The amendment "provides constitutional protection for the right of individual ownership of solar equipment, and solar power generation," she said. "It safeguards the role of state and local government to protect consumers — both those who choose solar and those who do not."
All electric customers support the upkeep of a utility's electric grid — from the power plant generating electricity to the transmission lines running to homes — through their electric bill.
So if solar users are still connected to the utility grid, either to sell electricity back to the utility or other electricity users, or to receive backup power when solar can't meet all their energy needs, are they getting a free ride on the backs of consumers who don't use solar?

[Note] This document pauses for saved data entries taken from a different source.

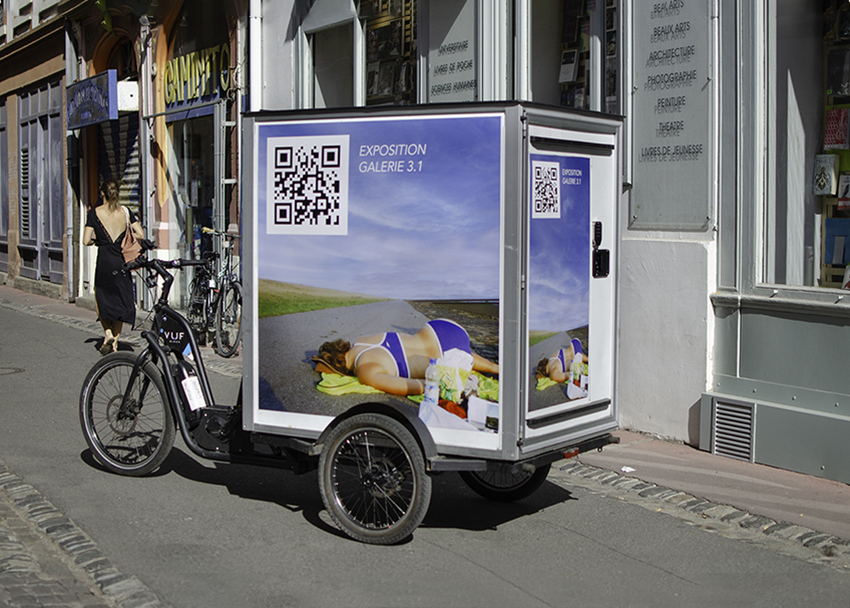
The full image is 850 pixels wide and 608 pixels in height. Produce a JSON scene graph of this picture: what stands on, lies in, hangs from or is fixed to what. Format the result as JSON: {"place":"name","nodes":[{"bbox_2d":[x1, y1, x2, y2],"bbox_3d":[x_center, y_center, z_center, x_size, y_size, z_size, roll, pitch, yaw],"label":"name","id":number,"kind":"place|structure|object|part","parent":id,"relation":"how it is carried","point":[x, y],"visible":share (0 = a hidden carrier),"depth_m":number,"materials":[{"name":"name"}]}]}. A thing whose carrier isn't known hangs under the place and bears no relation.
{"place":"outdoors","nodes":[
{"label":"outdoors","id":0,"kind":"place"},
{"bbox_2d":[0,0,72,296],"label":"building","id":1,"kind":"structure","parent":0,"point":[43,61],"depth_m":22.83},
{"bbox_2d":[0,97,9,272],"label":"window","id":2,"kind":"structure","parent":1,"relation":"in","point":[0,127],"depth_m":24.60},
{"bbox_2d":[17,80,64,283],"bbox_3d":[-6.364,-2.028,22.093,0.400,3.379,2.093,-4,6,-41],"label":"window","id":3,"kind":"structure","parent":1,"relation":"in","point":[23,181],"depth_m":22.14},
{"bbox_2d":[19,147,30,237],"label":"shutter","id":4,"kind":"object","parent":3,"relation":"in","point":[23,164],"visible":0.59,"depth_m":22.94,"materials":[{"name":"grey wood"}]},
{"bbox_2d":[0,463,167,607],"label":"cobblestone pavement","id":5,"kind":"structure","parent":0,"point":[4,535],"materials":[{"name":"grey stone"}]},
{"bbox_2d":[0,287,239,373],"label":"pavement","id":6,"kind":"structure","parent":0,"point":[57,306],"materials":[{"name":"grey asphalt"}]},
{"bbox_2d":[184,226,241,357],"bbox_3d":[-2.167,-0.118,13.068,0.609,1.227,2.051,-4,6,-41],"label":"bicycle","id":7,"kind":"object","parent":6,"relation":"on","point":[235,282],"visible":0.8,"depth_m":12.80,"materials":[{"name":"black metal"}]},
{"bbox_2d":[0,0,252,314],"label":"building","id":8,"kind":"structure","parent":0,"point":[84,73],"depth_m":17.50,"materials":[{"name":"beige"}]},
{"bbox_2d":[63,16,77,298],"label":"drainpipe","id":9,"kind":"object","parent":8,"relation":"attached to","point":[67,39],"visible":0.81,"depth_m":20.01,"materials":[{"name":"grey metal"}]},
{"bbox_2d":[66,69,116,129],"bbox_3d":[-4.532,-2.713,17.601,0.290,0.698,1.702,-4,6,-41],"label":"shop sign","id":10,"kind":"object","parent":8,"relation":"attached to","point":[101,103],"visible":0.93,"depth_m":17.37,"materials":[{"name":"blue"}]},
{"bbox_2d":[96,112,140,210],"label":"roller shutter","id":11,"kind":"object","parent":8,"relation":"in","point":[134,155],"visible":0.36,"depth_m":18.25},
{"bbox_2d":[116,80,139,111],"bbox_3d":[-3.753,-2.617,16.636,0.378,0.430,0.475,-4,6,-41],"label":"white box","id":12,"kind":"object","parent":8,"relation":"attached to","point":[123,91],"visible":0.74,"depth_m":16.44,"materials":[{"name":"white"}]},
{"bbox_2d":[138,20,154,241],"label":"drainpipe","id":13,"kind":"object","parent":8,"relation":"attached to","point":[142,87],"visible":0.75,"depth_m":16.64,"materials":[{"name":"metal"}]},
{"bbox_2d":[167,108,218,265],"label":"shop window","id":14,"kind":"structure","parent":8,"relation":"in","point":[188,221],"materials":[{"name":"glass"}]},
{"bbox_2d":[164,43,230,107],"bbox_3d":[-2.607,-2.590,14.990,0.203,0.668,1.924,-4,6,-41],"label":"shop sign","id":15,"kind":"object","parent":8,"relation":"attached to","point":[177,59],"visible":0.76,"depth_m":14.98,"materials":[{"name":"yellow"}]},
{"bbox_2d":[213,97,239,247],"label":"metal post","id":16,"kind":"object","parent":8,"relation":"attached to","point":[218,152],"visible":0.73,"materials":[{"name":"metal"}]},
{"bbox_2d":[0,286,849,607],"label":"road","id":17,"kind":"structure","parent":0,"point":[524,594],"materials":[{"name":"grey asphalt"}]},
{"bbox_2d":[0,366,24,375],"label":"manhole cover","id":18,"kind":"object","parent":17,"relation":"in","point":[2,374],"visible":0.94,"depth_m":11.46,"materials":[{"name":"metal"}]},
{"bbox_2d":[83,179,147,353],"bbox_3d":[-2.984,-0.347,12.608,0.643,1.630,0.765,-4,6,-41],"label":"woman","id":19,"kind":"object","parent":17,"relation":"on","point":[110,216],"visible":0.88,"depth_m":12.38},
{"bbox_2d":[117,206,142,264],"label":"handbag","id":20,"kind":"object","parent":19,"relation":"hanging from","point":[127,249],"visible":0.58,"depth_m":12.21,"materials":[{"name":"leather"}]},
{"bbox_2d":[91,106,619,545],"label":"cargo tricycle","id":21,"kind":"object","parent":17,"relation":"on","point":[380,476],"visible":0.96,"depth_m":6.08,"materials":[{"name":"metal"}]},
{"label":"wheel","id":22,"kind":"part","parent":21,"relation":"part of","materials":[{"name":"black rubber"}]},
{"label":"handlebars","id":23,"kind":"part","parent":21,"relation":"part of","materials":[{"name":"black metal"}]},
{"bbox_2d":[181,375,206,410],"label":"label","id":24,"kind":"object","parent":21,"relation":"attached to","point":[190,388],"visible":0.94,"depth_m":6.94,"materials":[{"name":"white paper"}]},
{"label":"wheel","id":25,"kind":"part","parent":21,"relation":"part of","materials":[{"name":"black rubber"}]},
{"bbox_2d":[257,114,502,433],"bbox_3d":[-0.234,-0.161,5.990,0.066,1.358,0.947,-4,6,-41],"label":"poster","id":26,"kind":"object","parent":21,"relation":"attached to","point":[262,379],"visible":0.97,"depth_m":5.95,"materials":[{"name":"paper"}]},
{"label":"wheel","id":27,"kind":"part","parent":21,"relation":"part of","materials":[{"name":"black rubber"}]},
{"bbox_2d":[526,153,592,411],"bbox_3d":[0.628,-0.092,6.014,0.547,1.098,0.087,-4,6,-41],"label":"poster","id":28,"kind":"object","parent":21,"relation":"attached to","point":[561,377],"visible":0.95,"depth_m":5.99,"materials":[{"name":"blue paper"}]},
{"bbox_2d":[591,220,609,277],"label":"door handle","id":29,"kind":"object","parent":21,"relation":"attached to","point":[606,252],"visible":0.98,"depth_m":6.44,"materials":[{"name":"black plastic"}]},
{"bbox_2d":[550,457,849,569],"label":"cobblestone strip","id":30,"kind":"object","parent":17,"relation":"in","point":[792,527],"visible":0.42,"depth_m":6.36,"materials":[{"name":"stone"}]},
{"bbox_2d":[261,0,849,485],"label":"building","id":31,"kind":"structure","parent":0,"point":[744,318],"depth_m":8.17,"materials":[{"name":"paint"}]},
{"bbox_2d":[248,0,262,110],"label":"drainpipe","id":32,"kind":"object","parent":31,"relation":"attached to","point":[253,73],"visible":0.55,"depth_m":13.46,"materials":[{"name":"white metal"}]},
{"bbox_2d":[297,0,418,109],"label":"shop window","id":33,"kind":"structure","parent":31,"relation":"in","point":[315,91],"depth_m":11.60,"materials":[{"name":"glass"}]},
{"bbox_2d":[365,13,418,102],"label":"books","id":34,"kind":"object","parent":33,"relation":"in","point":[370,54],"visible":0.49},
{"bbox_2d":[424,0,478,102],"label":"sign panel","id":35,"kind":"object","parent":31,"relation":"attached to","point":[433,80],"visible":0.76,"depth_m":9.87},
{"bbox_2d":[517,0,619,110],"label":"shop window","id":36,"kind":"structure","parent":31,"relation":"in","point":[599,73],"depth_m":9.48,"materials":[{"name":"glass"}]},
{"bbox_2d":[558,48,579,82],"bbox_3d":[1.010,-1.616,9.079,0.169,0.247,0.199,-4,6,-41],"label":"book","id":37,"kind":"object","parent":36,"relation":"in","point":[570,75],"visible":0.89,"depth_m":9.04,"materials":[{"name":"white paper"}]},
{"bbox_2d":[630,0,715,231],"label":"sign board","id":38,"kind":"object","parent":31,"relation":"attached to","point":[667,221],"visible":0.95,"depth_m":8.10,"materials":[{"name":"grey"}]},
{"bbox_2d":[711,397,755,460],"bbox_3d":[1.808,0.725,7.606,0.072,0.330,0.386,-4,6,-41],"label":"vent grille","id":39,"kind":"object","parent":31,"relation":"in","point":[717,419],"visible":0.97,"depth_m":7.62,"materials":[{"name":"metal"}]},
{"bbox_2d":[759,0,849,290],"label":"shop window","id":40,"kind":"structure","parent":31,"relation":"in","point":[814,275],"depth_m":7.47,"materials":[{"name":"glass"}]},
{"bbox_2d":[813,153,838,195],"bbox_3d":[2.190,-0.686,7.152,0.115,0.219,0.163,-4,6,-41],"label":"book","id":41,"kind":"object","parent":40,"relation":"in","point":[826,188],"visible":0.98,"depth_m":7.12,"materials":[{"name":"white paper"}]},
{"bbox_2d":[823,107,848,150],"bbox_3d":[2.237,-0.923,7.078,0.142,0.230,0.194,-4,6,-41],"label":"book","id":42,"kind":"object","parent":40,"relation":"in","point":[832,132],"visible":0.98,"depth_m":7.05,"materials":[{"name":"red paper"}]},
{"bbox_2d":[823,216,849,267],"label":"book","id":43,"kind":"object","parent":40,"relation":"in","point":[838,259],"visible":0.95,"depth_m":7.23,"materials":[{"name":"blue paper"}]},
{"bbox_2d":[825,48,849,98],"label":"book","id":44,"kind":"object","parent":40,"relation":"in","point":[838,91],"visible":0.96,"depth_m":7.20,"materials":[{"name":"paper"}]},
{"bbox_2d":[837,173,849,210],"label":"book","id":45,"kind":"object","parent":40,"relation":"in","point":[849,195],"visible":0.99,"depth_m":7.22,"materials":[{"name":"paper"}]},
{"bbox_2d":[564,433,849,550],"label":"pavement","id":46,"kind":"structure","parent":0,"point":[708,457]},
{"bbox_2d":[620,465,634,472],"bbox_3d":[1.117,0.919,7.299,0.113,0.023,0.112,-4,6,-41],"label":"litter","id":47,"kind":"object","parent":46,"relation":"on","point":[631,469],"visible":0.97,"depth_m":7.27,"materials":[{"name":"white paper"}]}
]}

Florida's utilities say it is a question of fairness that everyone pays the fair share to maintain the grid.
The amendment, said Duke's Glenn, "provides protections for customers who don't have solar, who don't want it, who can't afford to put $30,000 worth of panels on their roof, who can't because they rent, they have a condo, or they don't want to drill 18 holes in their roof." Glenn noted that only 20 to 30 percent of the homes in Duke's territory are suitable for solar.
TECO makes the same argument. Spokeswoman Cherie Jacobs said the Smart Solar amendment "would make sure that electric customers who have solar systems are not subsidized by those who do not have solar."
Smith, the executive director of the Southern Alliance for Clean Energy, calls that nonsense and says it essentially penalizes solar customers for using less electricity.
"They are saying because I use less electricity, I still have to pay you," he said. "That is the kind of thinking that takes hold when you have a monopoly."
Meantime, Florida's electric utilities and others across the nation are moving to build their own solar projects and promise more to come. Duke, for example, plans up to 500 megawatts of solar generation in the next decade. Critics, though, question whether there is some double standard being displayed by big energy companies.
"If they own it, you are still writing them a check for those solar electrons," Smith said. "Don't get me wrong, we are totally happy with the utilities using solar. We have no problem with that. We have a problem with why is it good for the goose but not for the gander."